How the SHIELD Act Takes Aim At the ‘Heart of Justice’

Share

Joseph Schuman
April 8, 2013
Patent Law Courtroom

There is a certain weariness you hear from judges who actually run the patent-infringement litigation system when asked about the perennial political brawls over patent policy.

“I think it’s important for the congress to observe the physician’s oath of at least ‘do no harm,’” Judge Paul Michel, retired chief judge of the Federal Circuit, said recently when asked about the SHIELD Act currently circulating on Capitol Hill.

Officially known as the Saving High-tech Innovators from Egregious Legal Disputes Act, it is nominally aimed at curbing frivolous patent litigation. But a growing consensus of serious thinkers in the trenches of real-world patent policy feels the bill tackles an overhyped problem by dangerously weakening a system that throughout U.S. history has nurtured innovation and invention by protecting the rights of inventors.

“I think the shield act would do vastly more harm than good and that it’s entirely unnecessary,” Judge Michel said during a panel discussion in Washington sponsored by the publication Managing Intellectual Property. “The problem of abusive litigation tactics can be efficiently handled by existing authorities under the patent act and the federal rules of civil procedure. It’s just up to the judges and the parties to focus on that and employ them where they fit. It interferes with the independence of judges to decide the merits of individual cases on their facts.”

“That’s the heart of justice in America and every other advanced country,” Michel added. It’s “that judges who are neutral arbiters decide cases based on the facts and the evidence and the law, not who has the biggest lobbying operation. That seems to be what Congress is more interested in.”
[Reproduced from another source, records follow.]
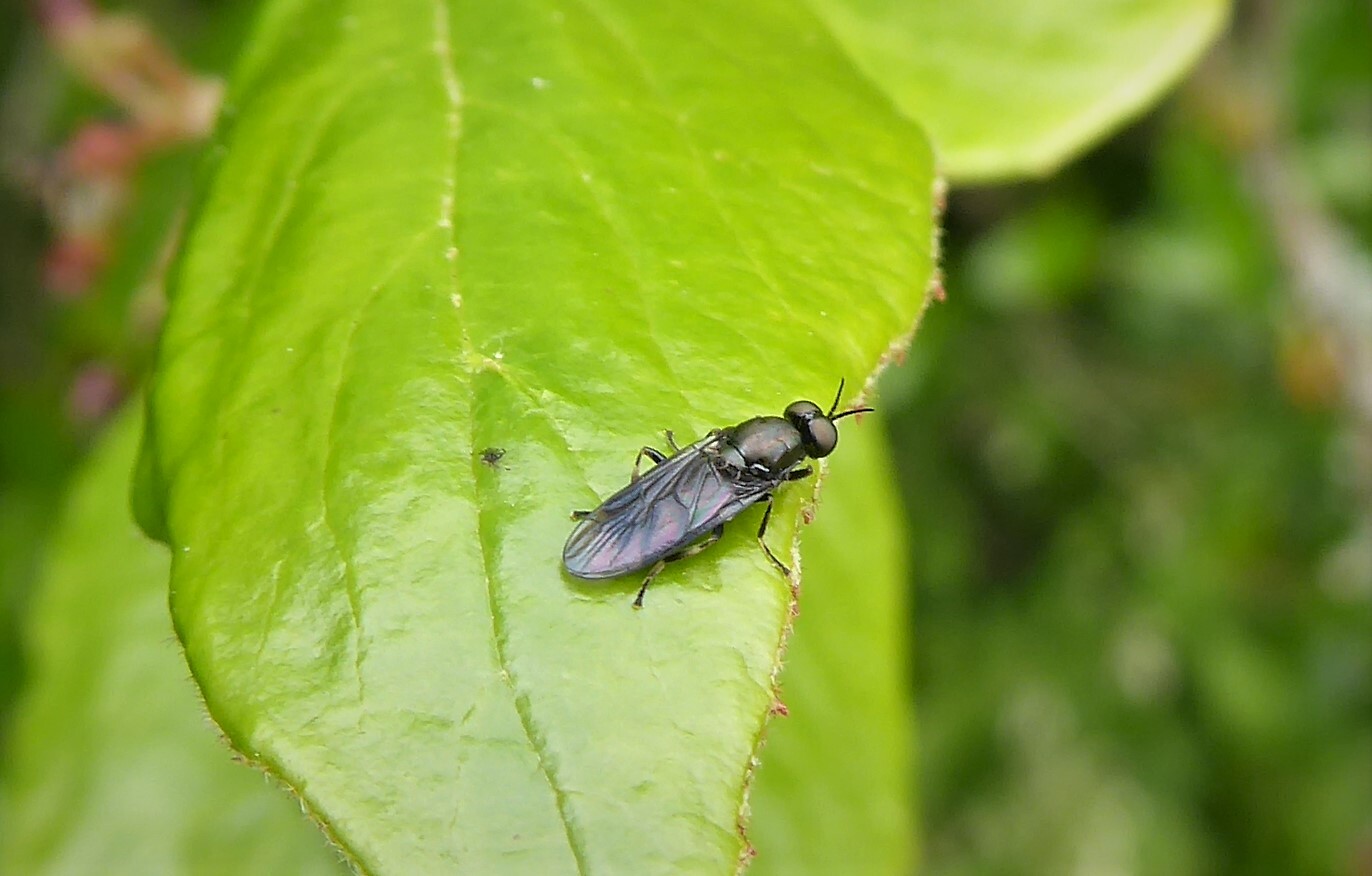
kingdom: Animalia
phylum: Arthropoda
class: Insecta
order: Diptera
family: Stratiomyidae
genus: Zealandoberis
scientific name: Zealandoberis violacea
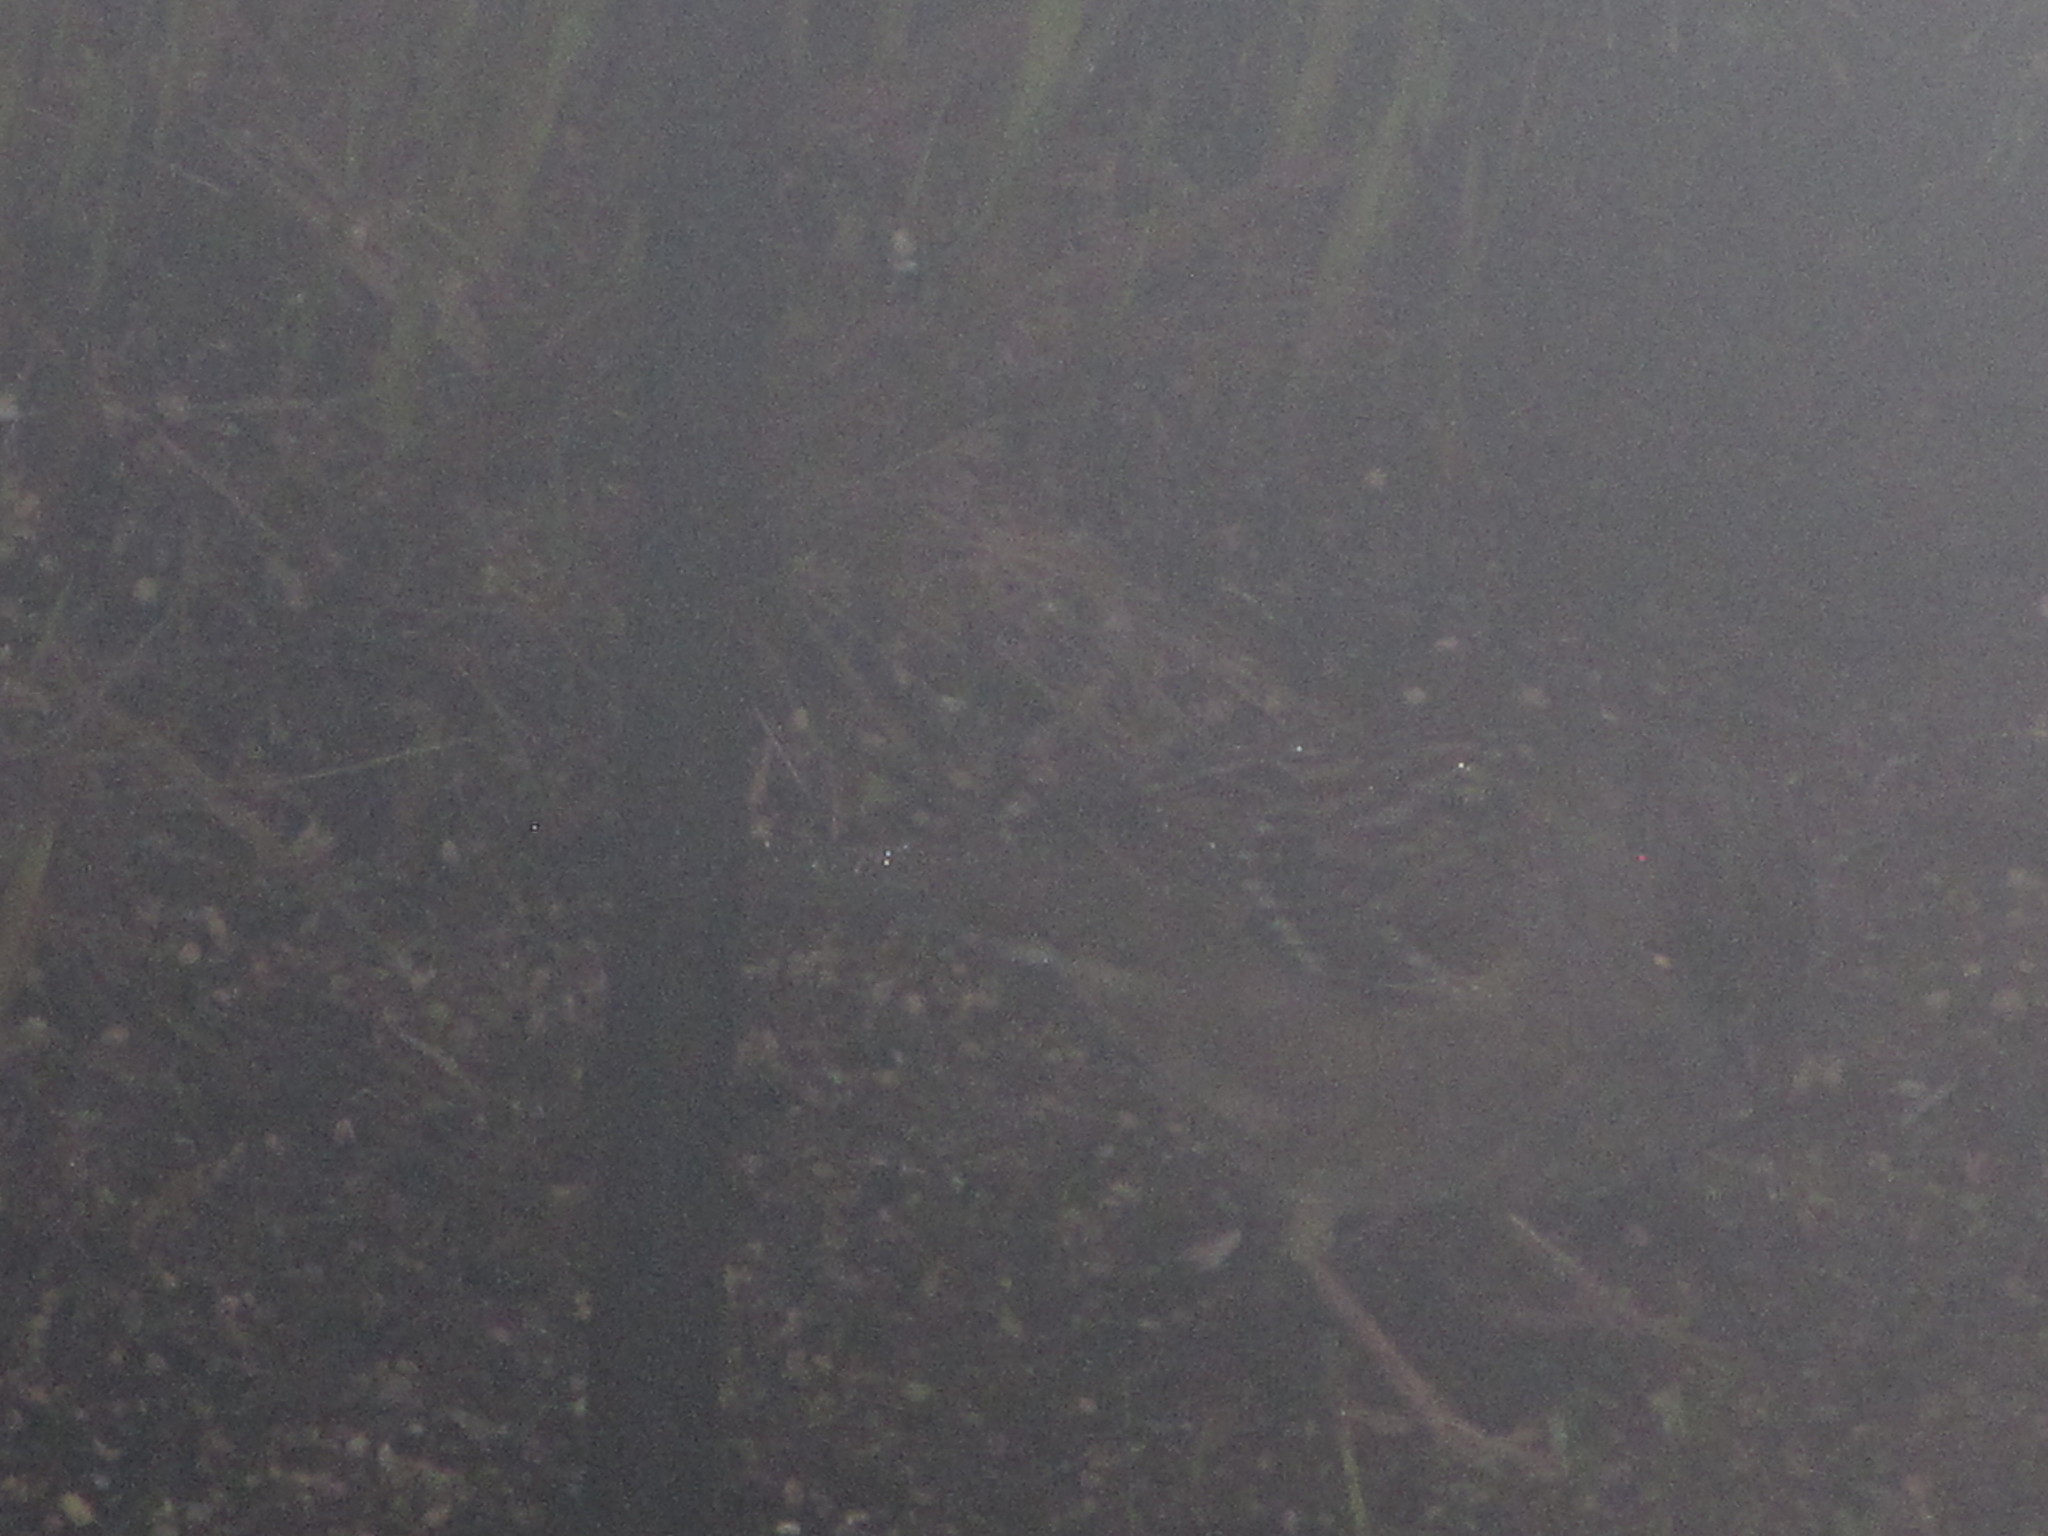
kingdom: Animalia
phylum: Chordata
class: Aves
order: Passeriformes
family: Passerellidae
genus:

Michel notes that during the seven years of legislative wrangling that produced the last big overhaul of patent law, members of Congress and their staff sought almost no input from the sitting judges most familiar with what works and doesn’t work in the system. Instead, as now, lobbyists seem to set the direction for debate.

“What needs to happen is for the policy discussion to shift from being based on propaganda and overstated claims reflecting the bottom line of various groups of companies to be a real debate on policy, on the merits based on facts, based on statistics, based on studies, based on analysis, based on what’s good for the system, what’s good for the country, what does industry overall need” rather than any one industrial sector, Michel said. “No one is going to have a patent system of their dreams because if they did it would be terrible for everybody else.”

Michel said he stepped down from the bench three years ago in part to be able to speak freely about intellectual property law and policy, and about a patent system he clearly cares and feels passionate about.

And he does indeed see patent problems Congress should address, most importantly the inadequate budget given to front-line examiners at the U.S. Patent and Trademark Office.

“If we’re going to have the kind of career-long, highly competent, highly respected patent examiners that Europe and Japan have, we’re going to have to pay our patent examiners at all levels of experience much higher salaries in order to attract and keep the talent we need,” he said.

Lest Patent Truth’s readers get the impression this is simply the view of one retired judge looking back at his old endeavors, take note of the following.

Michel’s successor as chief of the Federal Circuit, Judge Randall Rader, also spoke at the Managing IP conference, and was similarly asked if the SHIELD Act is needed to supplement the tools judges currently have to deal with abuses in the system. His response: An emphatic “No!”